Senate probes non-payment of severance, pensions to judicial officers

By Taiye Odewale
Abuja

The Senate yesterday set machinery in motion towards probing non-payment of severance, gratuity, pensions and arrears of other entitlements to retired state judicial officers by state governments.
To this effect, it has directed its Committee on Judiciary, Human Rights and Legal Matters to conduct an investigative hearing on issues surrounding the non-payment of severance emoluments for the retired judges and report back within four weeks.
The upper legislative chamber also mandated the committee to review the laws impeding the harmonisation of the processes and prompt payment of retirement benefits of all judicial officers in the country.
Similarly, it urged the National Judicial Council (NJC) to harmonise the payment of retirement benefits of all judges of superior courts of records in the country as it has done with the salaries and emoluments of retired judicial officers listed in Section 6 of the Constitution.
These resolutions followed a motion, “The plight of retired judges of state High Courts and the need to harmonise the process of paying the retirement benefits of all judges of superior courts of records in Nigeria” by Senator Chukwuka Utazi (PDP, Enugu North).
Utazi recalled that sometimes around December 2016, Hon.
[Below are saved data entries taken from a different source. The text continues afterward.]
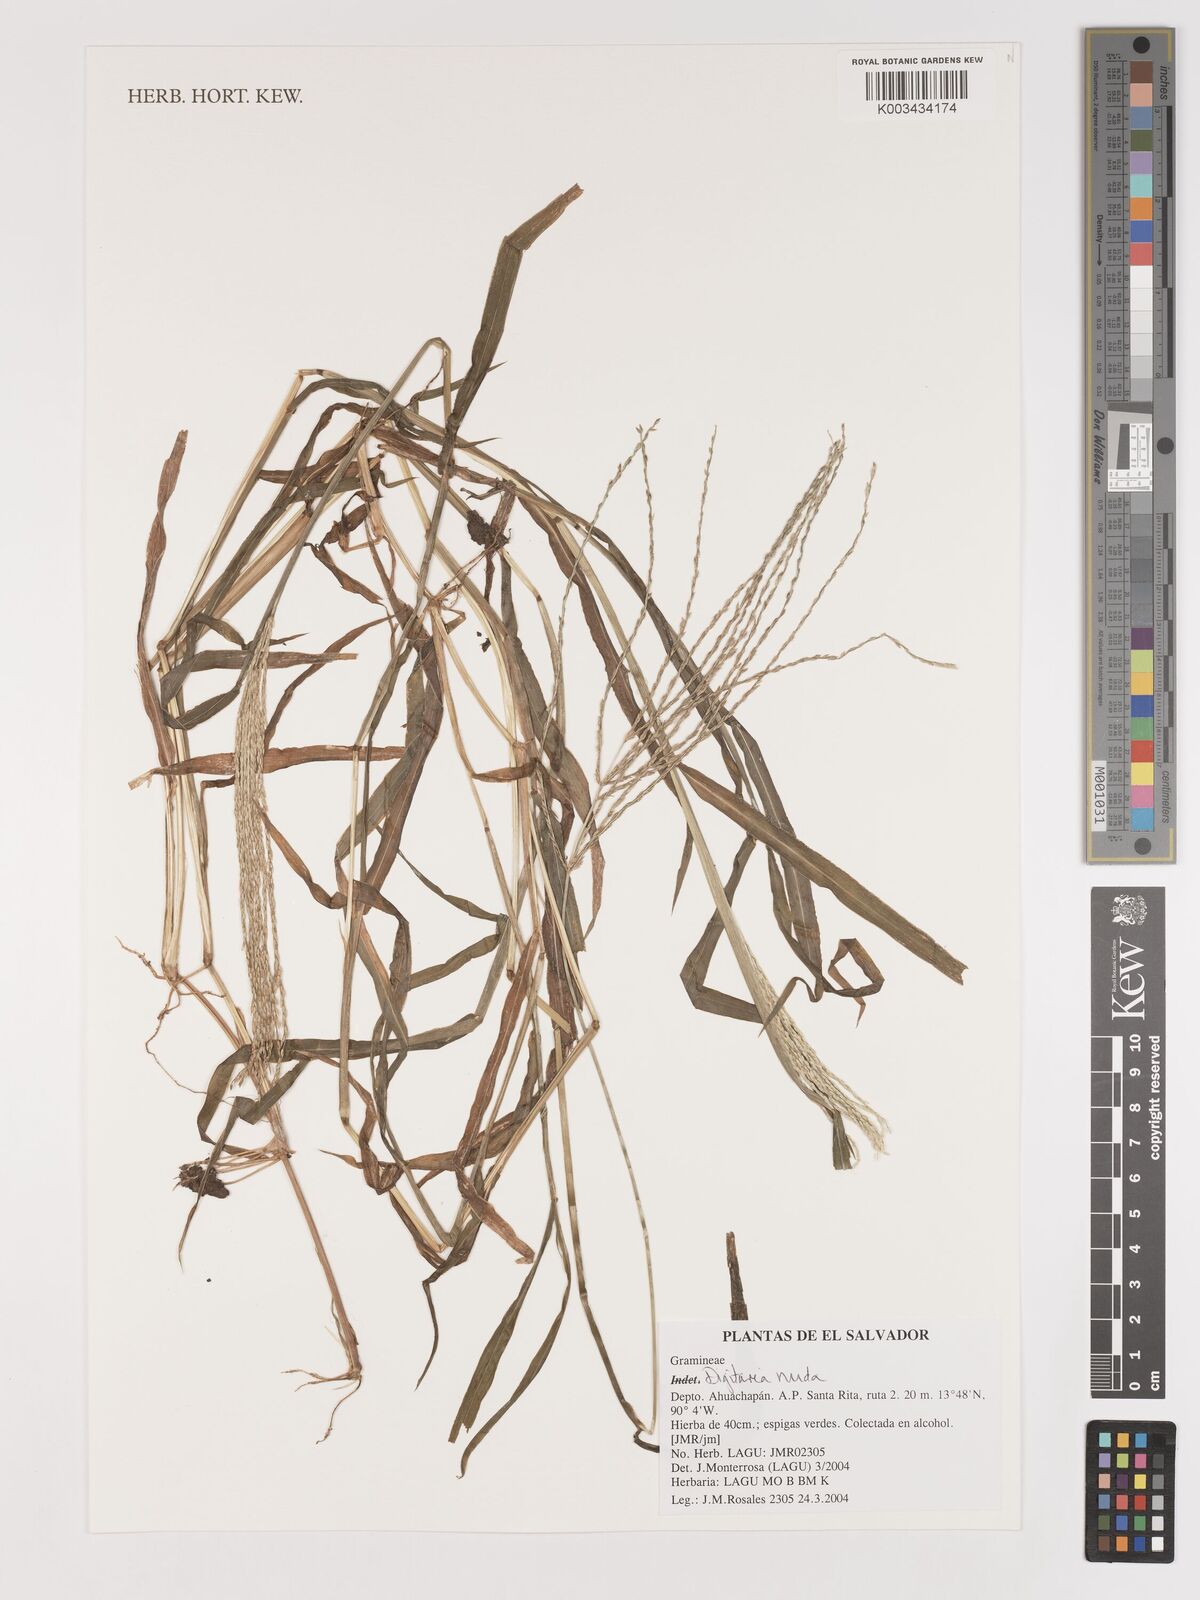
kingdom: Plantae
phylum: Tracheophyta
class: Liliopsida
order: Poales
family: Poaceae
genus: Digitaria
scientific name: Digitaria nuda
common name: Naked crabgrass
Justice Godwin Ononiba, retired Chief Judge of Anambra state, leading other retired judges, sued the state government, the National Industrial Court for non-payment of their severance, gratuities, pensions and arrears of pensions.
Utazi said the suit was “indicative and a reflection of the depressing plight of retired judicial officers, especially judges of the state High Courts in Nigeria.”
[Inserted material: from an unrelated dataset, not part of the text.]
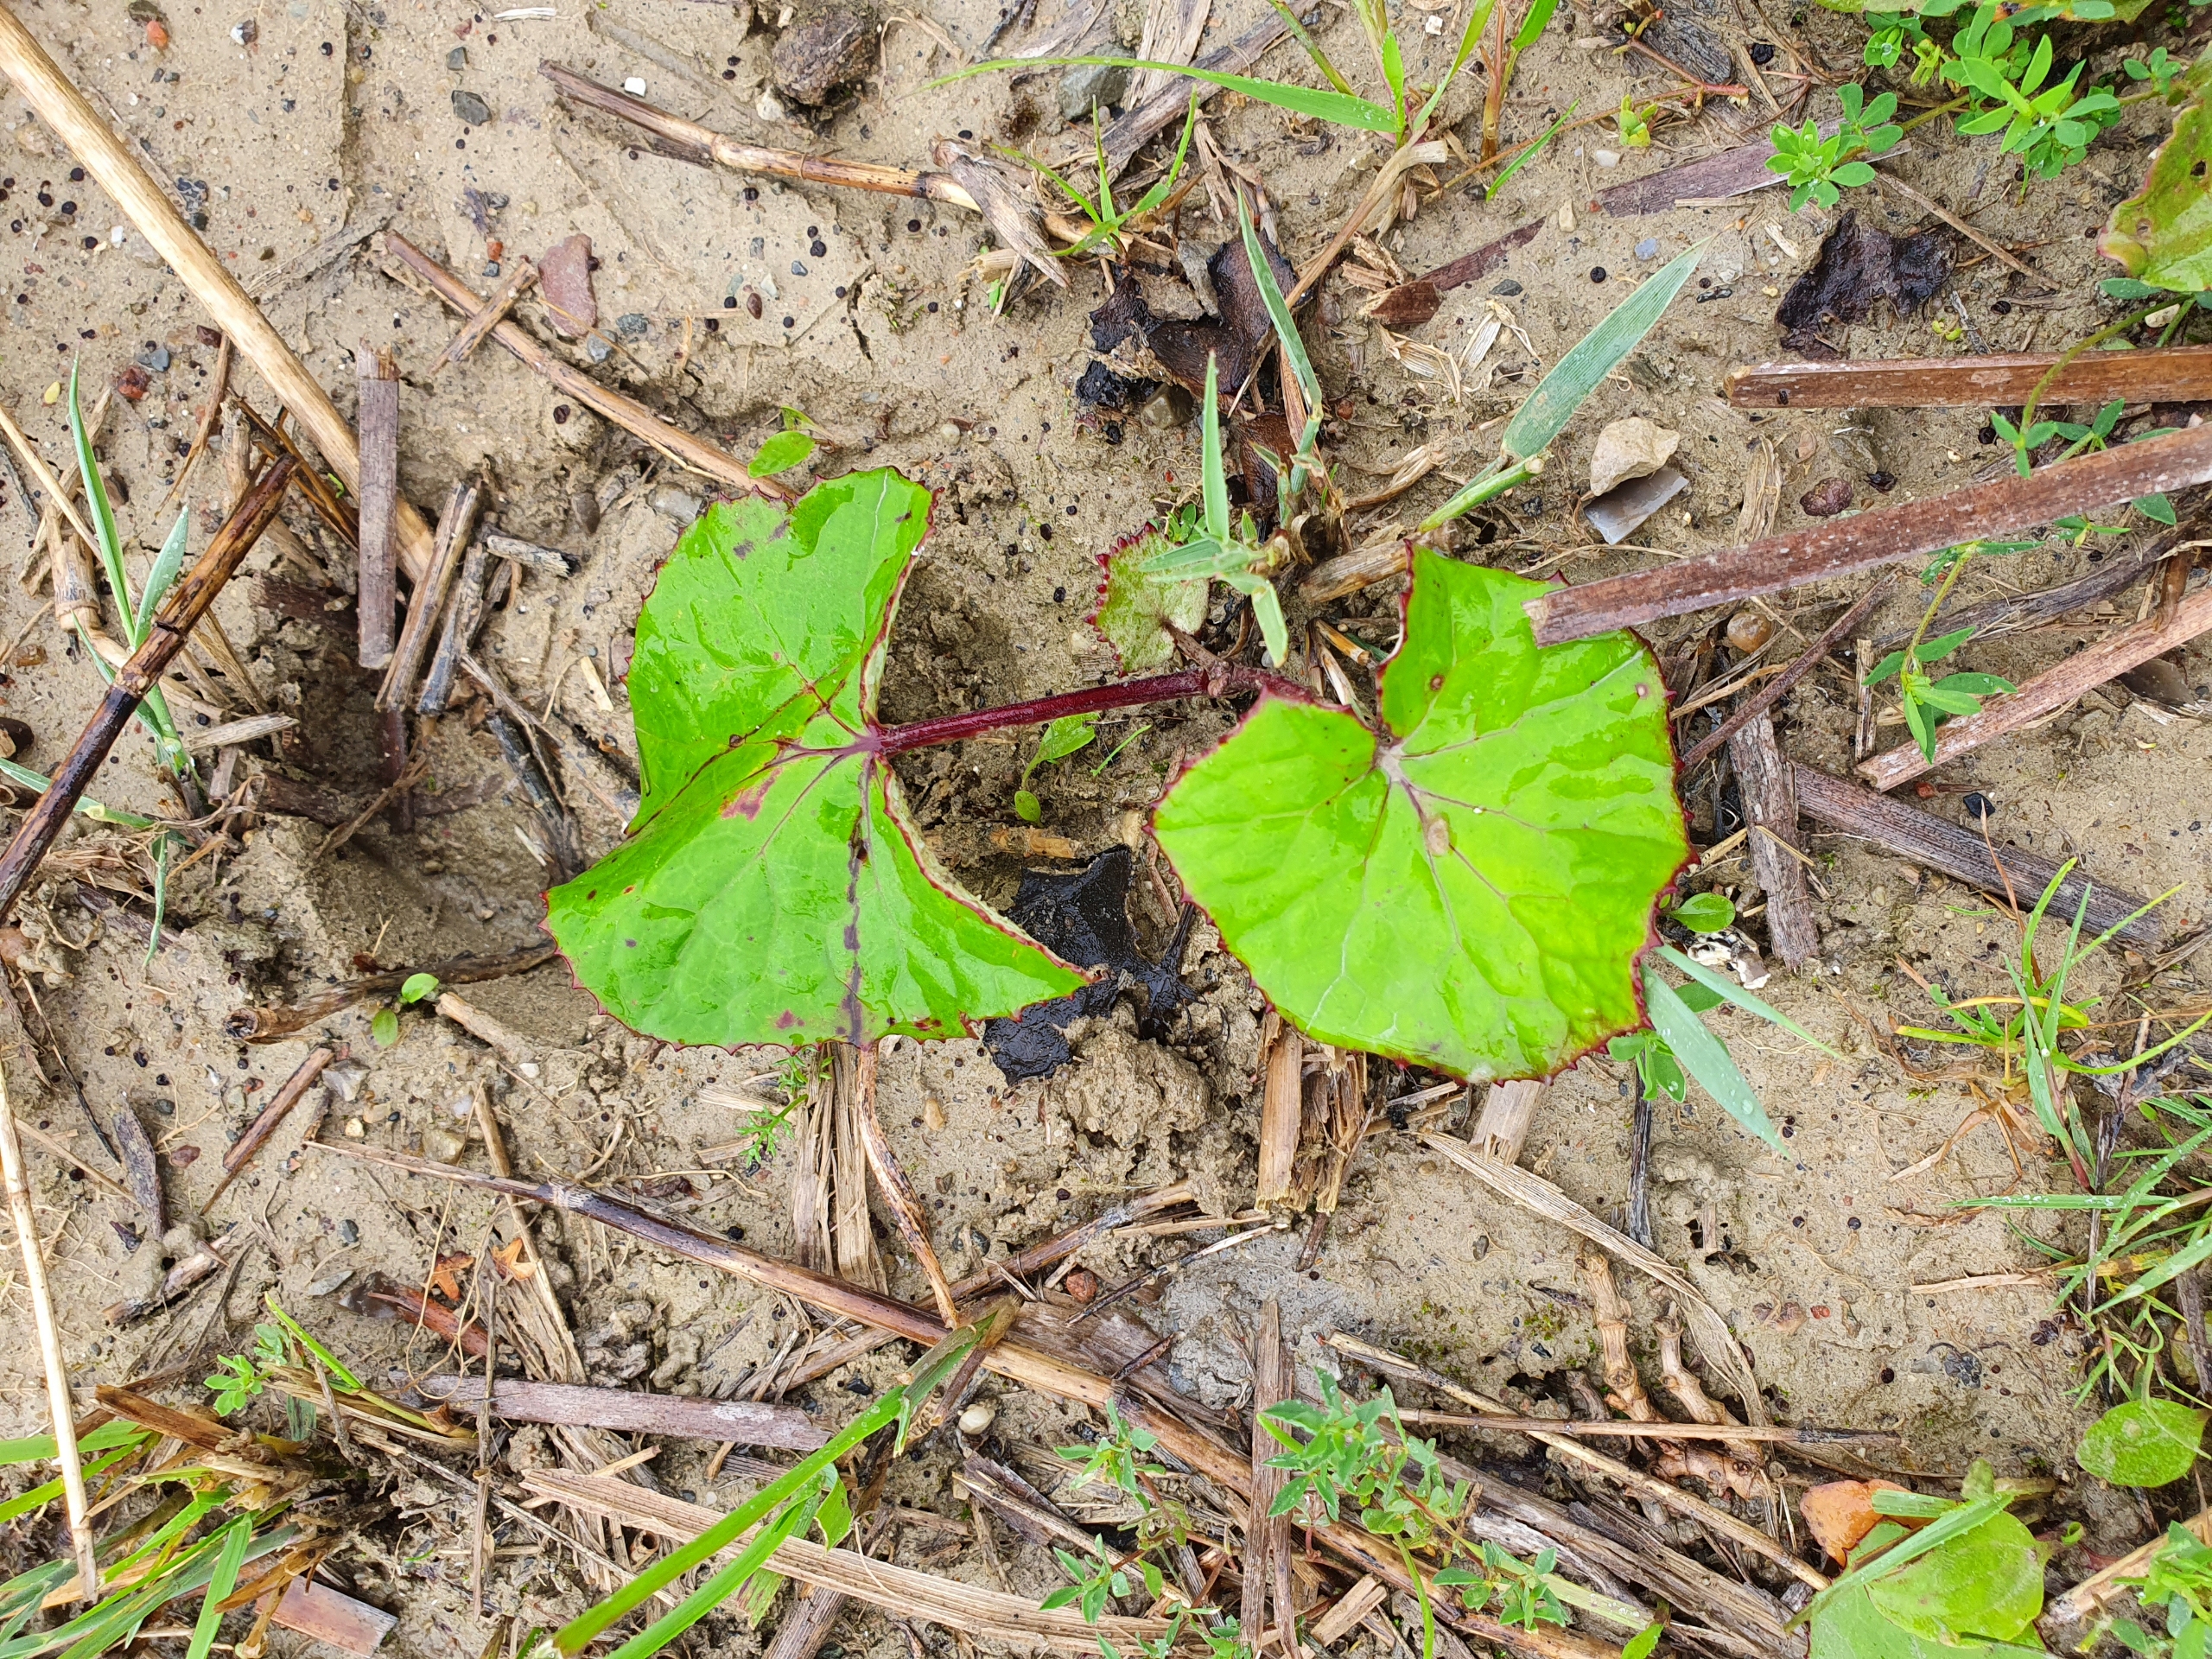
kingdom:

According to him, “the constitution deliberately placed the salaries of federal and state judicial officers as a first line charge on the Consolidated Revenue Fund as a way to secure the independence of the judiciary and such are paid by or transmitted through the NJC to the necessary sub-authorities.”
The lawmaker noted that the retirement benefits of federal judicial officers are paid by the NJC, except for a few hiccups, the council has discharged this role quite prompt.
In his remarks, the Senate President, Dr. Bukola Saraki, stressed the need to address the plight of retired judicial officers in order to save them from dying out of misery and hopelessness after retirement.
He, therefore, mandated the Senate Committee on Judiciary, Human Rights and Legal Matters to look into the non-payment of severance, gratuity, pensions and arrears of the judicial officers and report back within four weeks.